A formação médica especializada no Brasil enfrenta um descompasso alarmante entre a oferta de especialistas e a crescente demanda por atendimento, especialmente no Sistema Único de Saúde (SUS). Dados preliminares do estudo Demografia Médica no Brasil 2025 apontam a necessidade urgente de reavaliar o modelo de especialização para garantir profissionais qualificados onde são mais necessários. Atualmente, o país conta com mais de 260 mil médicos generalistas – quase metade do total de profissionais em atuação. 

Em 2022, 25.500 médicos se formaram, mas em 2023 havia apenas 16.000 vagas de residência médica. Esse déficit de quase 10 mil vagas impacta diretamente a saúde pública. A exigência do Conselho Federal de Medicina (CFM) de que a residência seja o único caminho para a especialização restringe o acesso da população a médicos especializados, sobretudo nas regiões mais remotas. 

Especialização além da residência 

Para Eduardo Teixeira, presidente da Associação Brasileira de Médicos com Expertise de Pós-Graduação (Abramepo), o cenário exige uma revisão urgente dos caminhos de especialização. “A maior parte desses 260 mil médicos sem registro de especialidade no CFM já atua como especialista, mas não tem o reconhecimento formal porque seguiu a via da pós-graduação lato sensu, e não da residência. São profissionais qualificados que poderiam ajudar a suprir a carência de especialistas no país”, afirma o cirurgião. 

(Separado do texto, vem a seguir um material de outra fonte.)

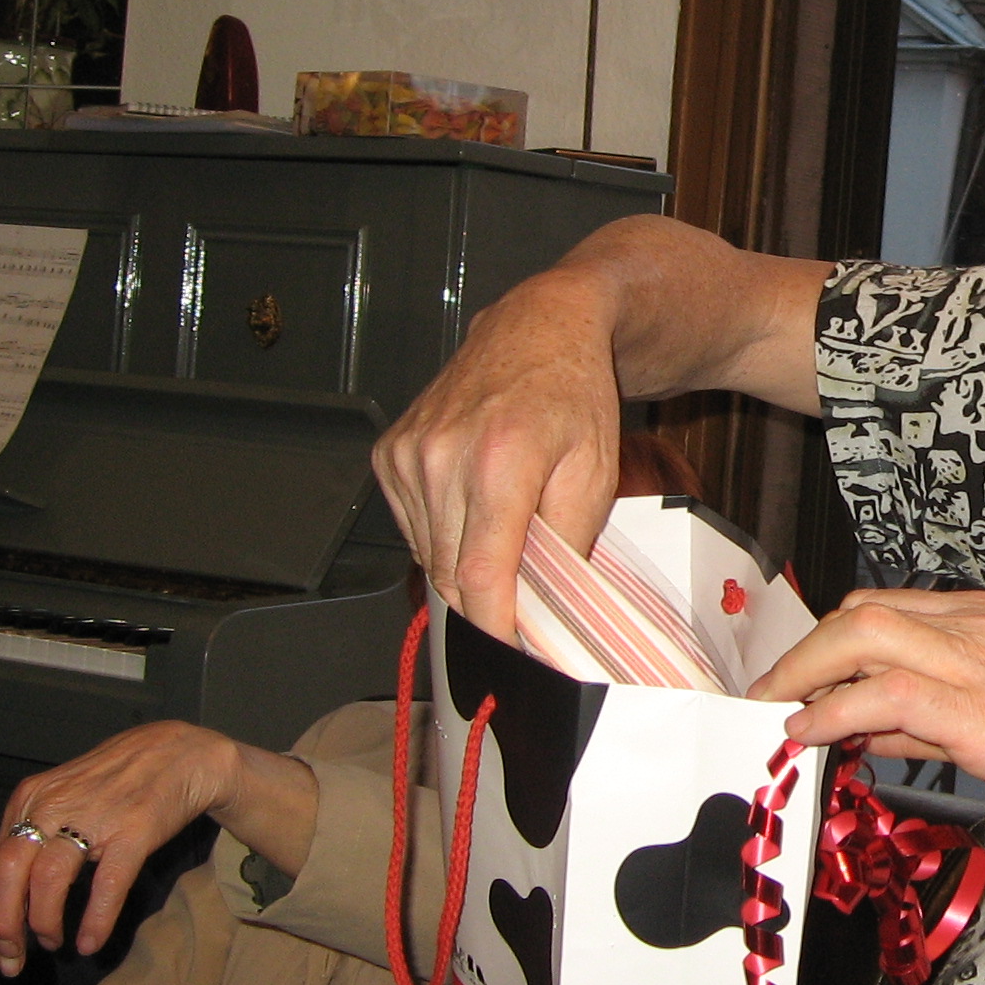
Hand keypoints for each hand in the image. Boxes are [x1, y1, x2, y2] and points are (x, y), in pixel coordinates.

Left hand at [0, 722, 311, 973]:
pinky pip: (106, 883)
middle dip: (5, 924)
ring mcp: (95, 817)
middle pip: (10, 870)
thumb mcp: (59, 804)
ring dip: (45, 921)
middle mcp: (54, 806)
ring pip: (50, 878)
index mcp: (32, 799)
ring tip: (54, 943)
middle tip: (12, 958)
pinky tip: (90, 942)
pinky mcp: (134, 831)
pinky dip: (95, 919)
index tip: (2, 945)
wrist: (179, 753)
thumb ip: (23, 846)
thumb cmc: (115, 782)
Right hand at [374, 264, 623, 642]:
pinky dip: (442, 534)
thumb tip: (544, 608)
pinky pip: (412, 527)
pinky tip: (474, 505)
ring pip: (428, 555)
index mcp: (499, 462)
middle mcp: (441, 457)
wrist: (539, 327)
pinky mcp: (389, 453)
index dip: (493, 627)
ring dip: (464, 563)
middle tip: (522, 600)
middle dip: (486, 599)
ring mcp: (408, 454)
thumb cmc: (574, 396)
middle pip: (451, 574)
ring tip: (505, 528)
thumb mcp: (595, 472)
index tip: (511, 657)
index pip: (480, 576)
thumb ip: (566, 543)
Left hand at [755, 589, 984, 871]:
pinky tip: (807, 738)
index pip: (888, 611)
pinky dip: (831, 713)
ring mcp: (984, 666)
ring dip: (800, 675)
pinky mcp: (984, 714)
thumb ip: (944, 722)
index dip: (830, 645)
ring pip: (861, 635)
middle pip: (861, 612)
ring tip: (769, 714)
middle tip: (766, 696)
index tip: (794, 682)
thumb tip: (876, 731)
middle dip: (801, 652)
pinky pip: (884, 694)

A pós-graduação lato sensu é uma modalidade legítima de especialização, respaldada pela Lei de Diretrizes e Bases da Educação Nacional (LDB), que confere ao Ministério da Educação (MEC) a regulamentação desses cursos. “Há cursos de pós com carga horária e conteúdo programático comparáveis, e até superiores, aos das residências médicas”, destaca Teixeira, que também é professor titular da Escola de Medicina e Cirurgia da Universidade Federal do Estado do Rio de Janeiro (UNIRIO). 

Frente ampla pela regulamentação 

Diante desse cenário, a Abramepo propõe a criação de uma frente integrada pelo Ministério da Educação, Ministério da Saúde e entidades médicas para regulamentar os cursos de pós-graduação médica, consolidando-os como uma via legítima de especialização. “A falta de vagas na residência médica exige o reconhecimento da pós-graduação lato sensu como alternativa. Para isso, precisamos estabelecer critérios rigorosos de qualidade e criar um modelo regulatório eficaz. Esse diálogo é essencial para garantir o reconhecimento dos profissionais qualificados e enfrentar a escassez de especialistas no Brasil”, reforça Teixeira. 

Limitações impostas pelo CFM e impacto na saúde pública 

A Lei 3.268/57 permite que qualquer médico inscrito nos Conselhos Regionais de Medicina (CRM) atue em qualquer área. No entanto, uma norma do CFM restringe a divulgação de títulos de pós-graduação, mestrado e doutorado. Isso gera impactos diretos na saúde pública: muitos editais de concursos do SUS exigem o Registro de Qualificação de Especialista (RQE), e diversos convênios médicos não credenciam profissionais sem essa certificação. 

“Na prática, o médico pode atuar, mas não pode informar os pacientes sobre sua especialidade. Isso exclui especialistas do SUS e dos planos mais acessíveis, prejudicando justamente quem não pode pagar consultas particulares. Se nada for feito, a saúde pública enfrentará um colapso”, alerta o presidente da Abramepo. 

O caminho para a solução 

Revisar o modelo de especialização médica no Brasil é essencial para equilibrar a oferta e a demanda por especialistas no SUS. A proposta da Abramepo apresenta uma alternativa viável para garantir profissionais qualificados sem comprometer a qualidade da formação. “É fundamental que autoridades e entidades médicas unam esforços para implementar mudanças estruturais e assegurar o cumprimento da Constituição, que garante o direito de todos os brasileiros à saúde”, conclui Teixeira.